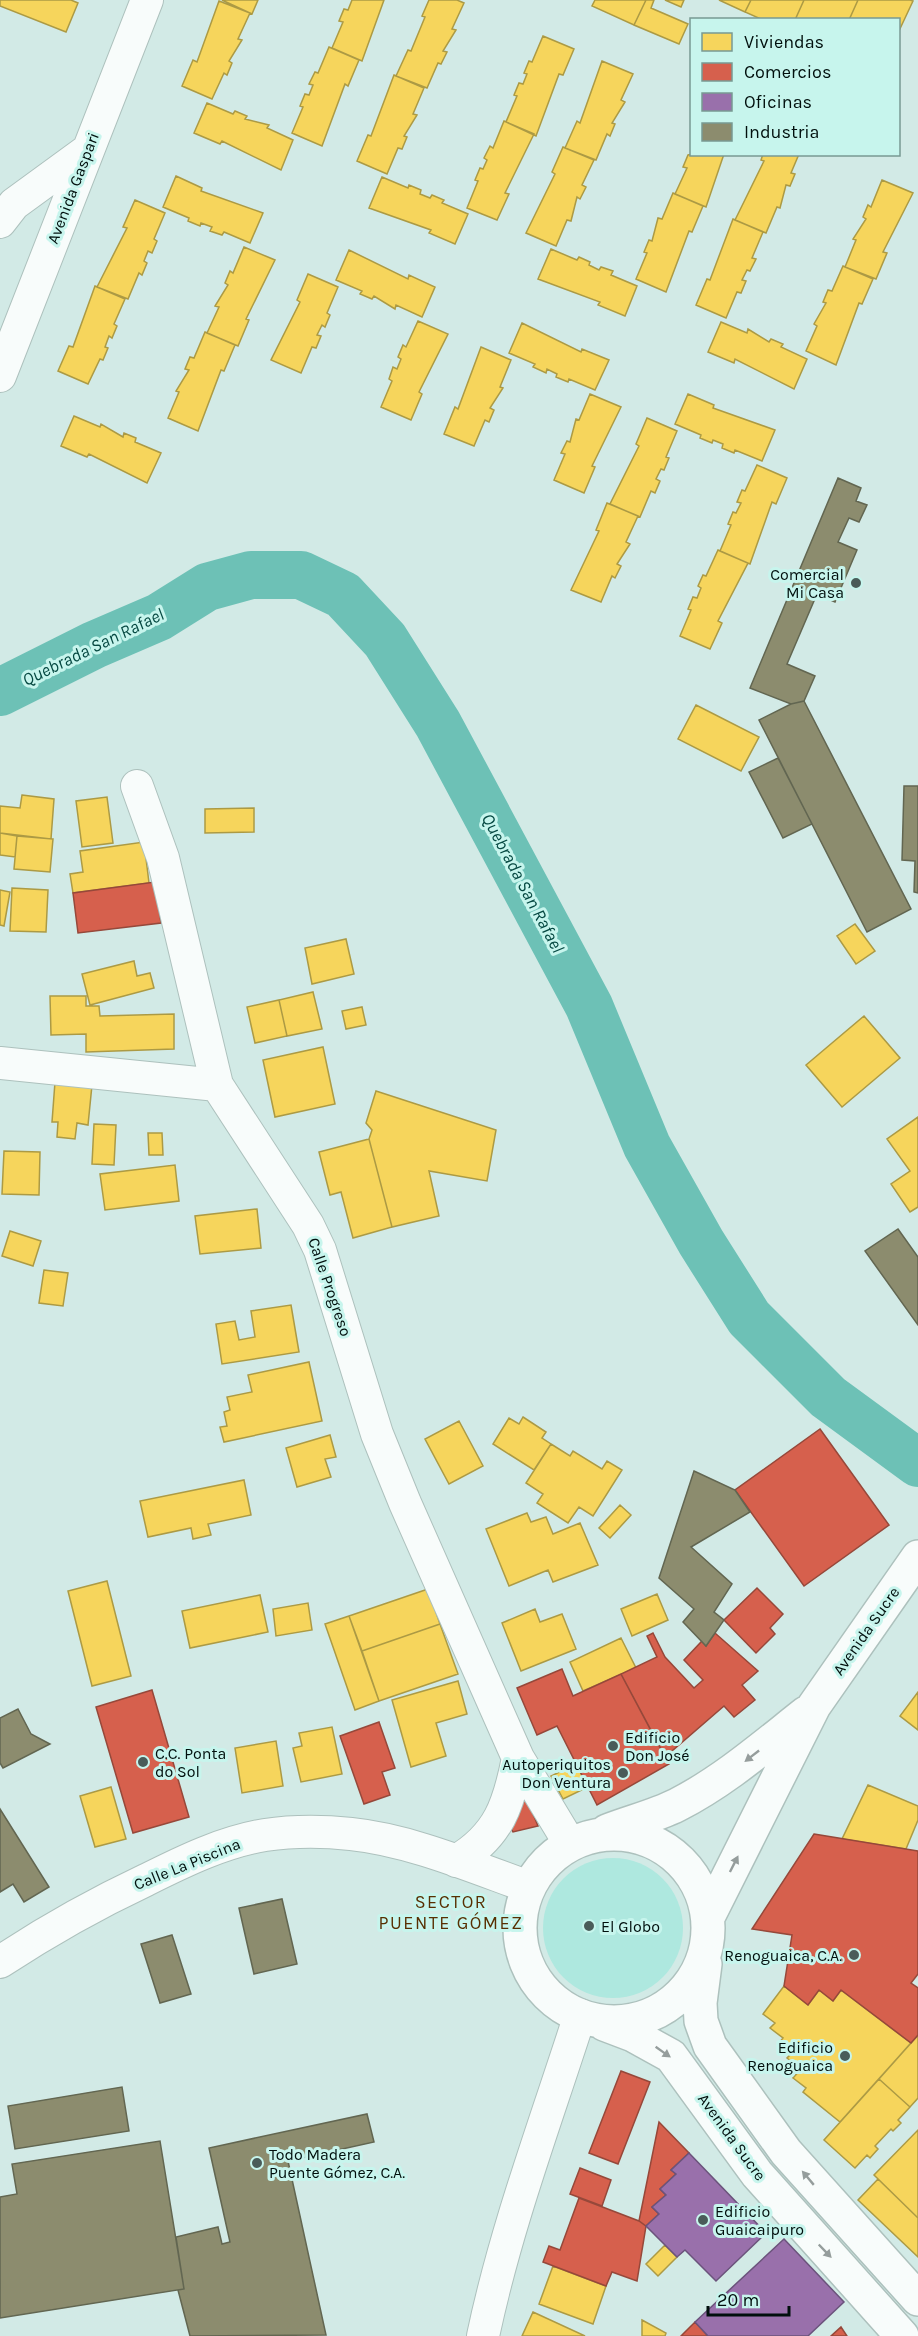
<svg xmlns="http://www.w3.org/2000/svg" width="918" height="2336" font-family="Karla,sans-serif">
	<rect width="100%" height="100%" fill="#d2eae6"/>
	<path fill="#aee8df" d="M543 1928a70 70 0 1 1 140 0a70 70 0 1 1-140 0Z"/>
	<path fill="#f6d55c" stroke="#ac9a44" stroke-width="1.5" d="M0,0H71L78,3L66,32L0,6Z
		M222,0H258L252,14Z
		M352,0H384L362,61L332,48L343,22L339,21L344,9L348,10Z
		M429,0H457L464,3L452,29L456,30L443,51L447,52L441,64L438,63L427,88L396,76L408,50L411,51L425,17L422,16Z
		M595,0H646L634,25L592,6Z
		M646,0H654L651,8L688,24L679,44L634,25Z
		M665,0H684L681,7Z
		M719,0H751L745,12Z
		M751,0H804L795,20H763L745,12Z
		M804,0H858L849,20H795Z
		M858,0H910L913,1L898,33V20H849Z
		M219,1L250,13L238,39L242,40L229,61L232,63L227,75L224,73L212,99L182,86L193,60L197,62Z
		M543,36L574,49L563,75L559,74L536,136L506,122L517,96L514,95L519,83L523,84L527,74L524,73L529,61L532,62Z
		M329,47L359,60L348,86L345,84L322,146L292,133L303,107L300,106L305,94L309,95L313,85L309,84L315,72L318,73Z
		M602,61L633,74L621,100L625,102L612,123L615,124L610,136L607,134L596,160L565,148L577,121L580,123Z
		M394,75L424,88L413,114L417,115L404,136L407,137L402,149L398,148L387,174L357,161L368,135L371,136Z
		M207,103L233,114L235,111L247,116L245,119L269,125L267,128L293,140L281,170L222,141L220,144L194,133Z
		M504,121L534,134L505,193L509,194L497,220L467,208L478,181L475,180L480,168L483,169L487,160L484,158L490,146L493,148Z
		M563,147L594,160L582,185L586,187L580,199L577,197L571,221L567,220L556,246L526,233L555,174L552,172Z
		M693,154H724L706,207L675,194L687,168L683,167L688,155Z
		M763,154H799L791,173L795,174L790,186L786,185L780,208L777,207L766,233L735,220L764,161L761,160Z
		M176,176L202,188L201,191L263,213L250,243L224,232L222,235L210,231L212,227L201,223L200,226L188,221L189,218L163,207Z
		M382,177L408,188L409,185L421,190L420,194L430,198L432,195L444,200L442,203L468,214L455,244L429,233L431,230L369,208Z
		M882,180L913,193L883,252L887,253L876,279L845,267L856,240L853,239L866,219L863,217L868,205L871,207Z
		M673,193L703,206L692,232L689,231L666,292L636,279L647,253L644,252L649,240L652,241L658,218L662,219Z
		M135,200L165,213L154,239L157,241L152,253L148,251L144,261L147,263L142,275L139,273L128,299L97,287L127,228L123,227Z
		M733,219L763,232L752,258L756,259L750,271L747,270L742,280L746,281L741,293L737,292L726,318L696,305L707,279L710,280Z
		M244,247L275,260L246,319L249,320L238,346L207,333L219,307L215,306L228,285L225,283L230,271L233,273Z
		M551,249L577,260L579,257L590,262L589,265L599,270L601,267L613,271L611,275L637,286L625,316L598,305L600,302L538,279Z
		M349,250L408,279L409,275L435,287L422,317L396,305L395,309L374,296L372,299L360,294L362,291L336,280Z
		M843,266L873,279L862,304L859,303L836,365L806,351L817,326L814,324L826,303L823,302L828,290L832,291Z
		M308,274L338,287L327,313L330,315L325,327L322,325L317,335L321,336L316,348L312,347L301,373L271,360L300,302L297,300Z
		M95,286L125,299L114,324L117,326L112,338L109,336L105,347L108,348L103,360L100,359L88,384L58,371L69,346L73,347Z
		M418,321L448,334L419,392L422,394L411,420L381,407L392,381L389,379L393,367L397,369L401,359L398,357L403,345L406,347Z
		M721,322L747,333L748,329L769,342L771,339L783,344L781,347L807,359L794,389L735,359L734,363L708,352Z
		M522,323L581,352L582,349L609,360L595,390L569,379L568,382L556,377L557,374L547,369L546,373L533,367L535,364L509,353Z
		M205,332L235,345L224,371L221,370L198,431L168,418L179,392L176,391L189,370L185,369L190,357L194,358Z
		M481,347L511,360L500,387L503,388L490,408L494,410L489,422L485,420L474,446L444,434L455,407L458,409Z
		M590,394L621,407L592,466L595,467L584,493L554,480L565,454L561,453L567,441L570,442L576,419L579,420Z
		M688,394L714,405L713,408L775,430L762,461L735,450L734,453L722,448L723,444L713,440L712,443L700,438L701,435L675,424Z
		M74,416L100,427L101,424L123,437L124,433L136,438L135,442L161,453L147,483L89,454L87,457L61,446Z
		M647,418L677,431L666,457L669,458L664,470L661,469L656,479L660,481L655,493L651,491L640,517L610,504L639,446L636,444Z
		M757,465L787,478L776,504L772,502L750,564L720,551L731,525L728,524L733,512L736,513L741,503L737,502L742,490L745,491Z
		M607,503L638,516L626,542L630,544L617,564L621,566L615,578L612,576L601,602L571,590L599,531L596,530Z
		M718,550L748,563L718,621L722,623L710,649L680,636L691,610L688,609L693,597L697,598L701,588L698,586L703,575L706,576Z
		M696,705L759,737L741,771L678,739Z
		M22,795L54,799L51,839L0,833V806L20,808Z
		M107,797L113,843L82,847L76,801Z
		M254,808V832L205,833V809Z
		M0,833L17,836L15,857L0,855Z
		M17,836L53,839L50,872L14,869Z
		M144,842L149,883L73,893L70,874L83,872L80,851Z
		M12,888L48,890L46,932L10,931Z
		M0,890L10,892L4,926L0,925Z
		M855,924L875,951L856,964L837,936Z
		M346,939L354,974L312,984L305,948Z
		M134,961L137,976L150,973L154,988L90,1005L82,974Z
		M313,992L322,1029L287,1036L279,1000Z
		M50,996H86V1006H99L100,1016L174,1014V1049L86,1052V1034L51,1035Z
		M279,1000L287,1036L255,1043L247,1007Z
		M362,1007L366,1025L346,1029L342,1011Z
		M864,1016L900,1058L842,1107L806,1065Z
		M323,1047L335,1104L275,1117L263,1060Z
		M55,1082L92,1085L88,1125L77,1123L75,1139L57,1137L58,1122H52Z
		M376,1091L496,1130L487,1181L429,1171L439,1216L392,1227L369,1139L372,1130L366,1123Z
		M918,1117V1207L910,1212L891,1184L910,1171L887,1139Z
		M94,1124L116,1125L114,1165L92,1164Z
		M148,1133H162L163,1155H149Z
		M369,1139L392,1227L353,1238L341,1192L330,1195L319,1152Z
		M4,1151L40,1152L39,1195L2,1194Z
		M175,1165L179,1201L105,1210L100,1174Z
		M257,1209L261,1248L200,1254L195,1216Z
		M10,1231L41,1241L33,1266L2,1256Z
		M44,1270L68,1273L63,1306L39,1303Z
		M291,1305L299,1352L222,1364L216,1324L235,1321L239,1340L255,1337L251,1311Z
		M309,1362L322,1421L224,1442L220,1427L227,1426L224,1412L230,1410L227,1397L252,1392L248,1375Z
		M523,1417L546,1432L542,1438L551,1444L534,1470L493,1444L509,1418L519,1424Z
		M459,1421L483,1466L449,1484L425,1439Z
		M330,1435L336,1457L325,1459L331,1477L297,1487L286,1448Z
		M551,1444L570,1456L573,1451L602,1469L607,1461L622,1470L593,1516L579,1507L568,1523L537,1503L543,1494L526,1483Z
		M244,1480L251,1515L208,1524L211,1535L193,1539L191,1528L148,1537L140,1501Z
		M620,1505L631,1515L610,1538L599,1528Z
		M527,1513L531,1522L546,1517L553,1534L580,1523L598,1565L553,1582L548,1570L509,1586L486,1529Z
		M107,1581L131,1676L92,1686L68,1591Z
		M428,1589L440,1624L362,1651L349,1616Z
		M657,1594L668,1620L632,1636L621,1609Z
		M260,1595L268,1632L190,1648L182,1611Z
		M308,1603L312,1630L276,1636L273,1609Z
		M535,1609L540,1622L562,1614L576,1649L521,1671L502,1623Z
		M349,1616L379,1701L355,1710L325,1624Z
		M440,1624L458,1674L379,1701L362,1651Z
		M621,1638L636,1668L583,1691L570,1662Z
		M458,1681L467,1714L436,1723L446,1756L411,1767L392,1700Z
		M918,1692V1730L900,1716Z
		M332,1727L342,1774L301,1782L293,1748L302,1746L299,1733Z
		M276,1741L283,1786L242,1793L235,1748Z
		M576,1764L588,1787L563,1799L551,1776Z
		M868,1785L918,1806V1820L906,1849L842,1839Z
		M111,1787L126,1839L95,1847L80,1796Z
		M784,1986L808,2005L819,1990L833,2001L841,1990L911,2043L840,2122L803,2092L806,2088L793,2078L801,2069L787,2058L792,2053L779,2043L783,2038L770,2028L775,2023L763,2014Z
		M918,2035V2098L910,2107L879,2079Z
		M879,2079L910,2107L898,2120L901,2123L893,2131L891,2129L875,2146L878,2149L870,2158L867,2155L855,2168L824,2140Z
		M918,2130V2218L874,2175Z
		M878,2179L918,2218V2257L858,2200Z
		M665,2245L677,2257L658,2276L646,2264Z
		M553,2266L606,2286L593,2324L539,2304Z
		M533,2312L585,2336H522Z
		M642,2320L666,2333L665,2336H642Z"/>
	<path fill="#d6604d" stroke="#96483a" stroke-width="1.5" d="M155,882L161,923L78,933L73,893Z
		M820,1429L889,1525L804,1586L735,1490Z
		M757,1588L783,1614L770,1628L775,1634L756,1653L724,1620Z
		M653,1633L665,1657L694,1688L703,1680L684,1660L702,1641L706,1646L715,1633L758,1671L742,1685L755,1700L734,1717L724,1706L665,1757L621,1674L657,1657L647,1636Z
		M562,1669L573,1696L621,1674L669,1764L597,1805L557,1726L537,1735L517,1688Z
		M152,1690L189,1817L133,1833L96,1707Z
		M379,1722L395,1768L382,1772L390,1795L364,1804L340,1736Z
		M524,1792L538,1826L513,1832L507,1822Z
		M814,1834L918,1851V1974L911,1983L918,1988V2035L911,2043L841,1990L833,2001L819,1990L808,2005L784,1986L792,1935L752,1929Z
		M621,2071L650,2082L618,2164L589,2153Z
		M659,2122L689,2153L671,2170L676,2174L660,2189L666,2195L652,2207L659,2214L646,2226L639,2221Z
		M580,2168L611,2180L602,2206L570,2194Z
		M579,2198L639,2221L646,2226L637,2281L612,2272L606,2286L543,2262L549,2246L560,2250Z
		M695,2322L708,2336H681Z
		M841,2327L847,2336H831Z"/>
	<path fill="#9970ab" stroke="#6b537c" stroke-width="1.5" d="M689,2153L766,2233L716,2281L685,2250L677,2257L646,2226L659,2214L652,2207L666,2195L660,2189L676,2174L671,2170Z
		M784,2239L844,2302L808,2336H708L695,2322Z"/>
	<path fill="#8c8c6e" stroke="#626651" stroke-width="1.5" d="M838,478L861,488L856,501L867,505L859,522L849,518L838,542L857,550L835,602L817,594L787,664L815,676L804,701L791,704L750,688Z
		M804,701L911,909L867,932L759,720L791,704Z
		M778,758L812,824L783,838L749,772Z
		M904,786H918V893L914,892L915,861L902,860Z
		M898,1229L918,1257V1325L865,1251Z
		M694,1471L735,1490L750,1512L691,1547L732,1584L714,1612L724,1620L706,1646L683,1622L694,1609L659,1578Z
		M18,1709L31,1734L50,1744L3,1768L0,1763V1718Z
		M0,1809L49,1887L24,1902L13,1884L0,1892Z
		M282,1899L297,1964L254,1974L239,1908Z
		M172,1935L191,1994L160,2003L141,1944Z
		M122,2087L129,2131L15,2149L8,2106Z
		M367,2114L374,2142L288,2161L326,2335L190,2336L178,2290L184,2289L176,2237L218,2227L222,2244L230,2242L209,2148Z
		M160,2141L184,2289L0,2318V2197L17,2194L12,2164Z"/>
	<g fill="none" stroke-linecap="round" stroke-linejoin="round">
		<path stroke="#6dc1b6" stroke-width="48" d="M0,692L94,645L159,617L207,587L251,575H301L343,595L385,640L438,724L589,1006L647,1146L701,1242L749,1318L828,1397L918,1463"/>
		<defs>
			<path id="minor" d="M0,222L14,204L88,150
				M0,376L147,0
				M137,786L163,858L217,1085L308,1225L320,1250L377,1434L405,1503L518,1758L570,1844
				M0,1063L217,1085
				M456,1861C499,1836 509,1804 518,1758
				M0,1962C47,1931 95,1904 146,1880C184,1861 223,1842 265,1835C292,1831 323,1831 351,1834C410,1840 473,1867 529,1887
				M483,2336C506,2227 546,2121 580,2015"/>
			<path id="tertiary" d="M607,1831C630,1822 655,1816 677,1805C724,1781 764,1746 806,1713
				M520 1928a94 94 0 1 1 188 0a94 94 0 1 1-188 0Z
				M708,1917L814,1706L918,1557
				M705,1964L700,2003L701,2021L710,2046L786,2152L918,2299
				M604,2024L633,2035L671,2056L757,2174L902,2336"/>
		</defs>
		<use href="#minor" stroke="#adc1bd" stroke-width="34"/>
		<use href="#tertiary" stroke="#adc1bd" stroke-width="36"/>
		<use href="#minor" stroke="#f8fcfb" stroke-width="32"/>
		<use href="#tertiary" stroke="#f8fcfb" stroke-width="33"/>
	</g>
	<defs><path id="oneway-solid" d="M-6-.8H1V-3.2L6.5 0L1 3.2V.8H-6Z" transform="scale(1.5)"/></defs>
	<g fill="#959d9c">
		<use href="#oneway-solid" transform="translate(752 1756) rotate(142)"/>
		<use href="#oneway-solid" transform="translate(734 1864) rotate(-63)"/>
		<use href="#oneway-solid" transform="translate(663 2052) rotate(35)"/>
		<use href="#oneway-solid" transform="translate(808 2178) rotate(-130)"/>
		<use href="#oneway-solid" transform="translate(825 2251) rotate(46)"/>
	</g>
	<g fill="#4a5c59" stroke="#c7f5ed" stroke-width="2">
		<circle cx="856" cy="583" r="6"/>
		<circle cx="613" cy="1746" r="6"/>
		<circle cx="143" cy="1762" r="6"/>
		<circle cx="623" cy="1773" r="6"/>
		<circle cx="589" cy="1926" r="6"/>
		<circle cx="854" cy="1955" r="6"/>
		<circle cx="845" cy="2056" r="6"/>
		<circle cx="257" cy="2163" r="6"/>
		<circle cx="703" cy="2220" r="6"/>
	</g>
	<g text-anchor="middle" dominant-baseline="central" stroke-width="6" stroke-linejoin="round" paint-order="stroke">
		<g font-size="16" fill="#010f0d" stroke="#c7f5ed">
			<text transform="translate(73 188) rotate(-69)">Avenida Gaspari</text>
			<text transform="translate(330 1287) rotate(71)">Calle Progreso</text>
			<text transform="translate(866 1631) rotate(-55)">Avenida Sucre</text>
			<text transform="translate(187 1864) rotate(-22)">Calle La Piscina</text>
			<text transform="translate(732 2137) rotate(54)">Avenida Sucre</text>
		</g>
		<g font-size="16" fill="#010f0d" stroke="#c7f5ed" text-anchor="start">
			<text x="844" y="574" text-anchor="end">Comercial<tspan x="844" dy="18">Mi Casa</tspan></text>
			<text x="625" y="1737">Edificio<tspan x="625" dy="18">Don José</tspan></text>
			<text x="155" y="1753">C.C. Ponta<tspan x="155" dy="18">do Sol</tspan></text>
			<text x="611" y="1764" text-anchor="end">Autoperiquitos<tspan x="611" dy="18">Don Ventura</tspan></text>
			<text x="601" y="1926">El Globo</text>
			<text x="842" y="1955" text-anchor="end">Renoguaica, C.A.</text>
			<text x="833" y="2047" text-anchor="end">Edificio<tspan x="833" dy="18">Renoguaica</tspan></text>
			<text x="269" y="2154">Todo Madera<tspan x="269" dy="18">Puente Gómez, C.A.</tspan></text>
			<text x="715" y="2211">Edificio<tspan x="715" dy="18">Guaicaipuro</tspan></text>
		</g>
		<g font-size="18" font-style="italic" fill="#064942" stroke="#c7f5ed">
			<text transform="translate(93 647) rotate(-26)">Quebrada San Rafael</text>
			<text transform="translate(523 883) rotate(62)">Quebrada San Rafael</text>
		</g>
		<g font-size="18" letter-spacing="1.5" fill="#582f02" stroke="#c7f5ed">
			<text x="451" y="1902">SECTOR<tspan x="451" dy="21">PUENTE GÓMEZ</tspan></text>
		</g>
	</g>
	<rect x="690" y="18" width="210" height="138" fill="#c7f5ed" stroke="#789993" stroke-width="1.5"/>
	<rect x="702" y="33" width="30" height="18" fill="#f6d55c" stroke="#789993" stroke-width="1.5"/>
	<text x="744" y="48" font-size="18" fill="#010f0d">Viviendas</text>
	<rect x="702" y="63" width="30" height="18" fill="#d6604d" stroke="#789993" stroke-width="1.5"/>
	<text x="744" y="78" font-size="18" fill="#010f0d">Comercios</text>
	<rect x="702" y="93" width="30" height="18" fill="#9970ab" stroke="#789993" stroke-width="1.5"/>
	<text x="744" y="108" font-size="18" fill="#010f0d">Oficinas</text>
	<rect x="702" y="123" width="30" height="18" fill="#8c8c6e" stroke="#789993" stroke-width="1.5"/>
	<text x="744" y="138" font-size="18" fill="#010f0d">Industria</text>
	<path d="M708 2306v9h81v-9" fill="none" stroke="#010f0d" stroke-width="3"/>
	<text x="717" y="2306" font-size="18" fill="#010f0d" stroke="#c7f5ed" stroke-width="4.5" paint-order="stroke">20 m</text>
</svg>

———

• Task item
Of the lines above, copy each that contains "linejoin".

• Response area
	<g fill="none" stroke-linecap="round" stroke-linejoin="round">
	<g text-anchor="middle" dominant-baseline="central" stroke-width="6" stroke-linejoin="round" paint-order="stroke">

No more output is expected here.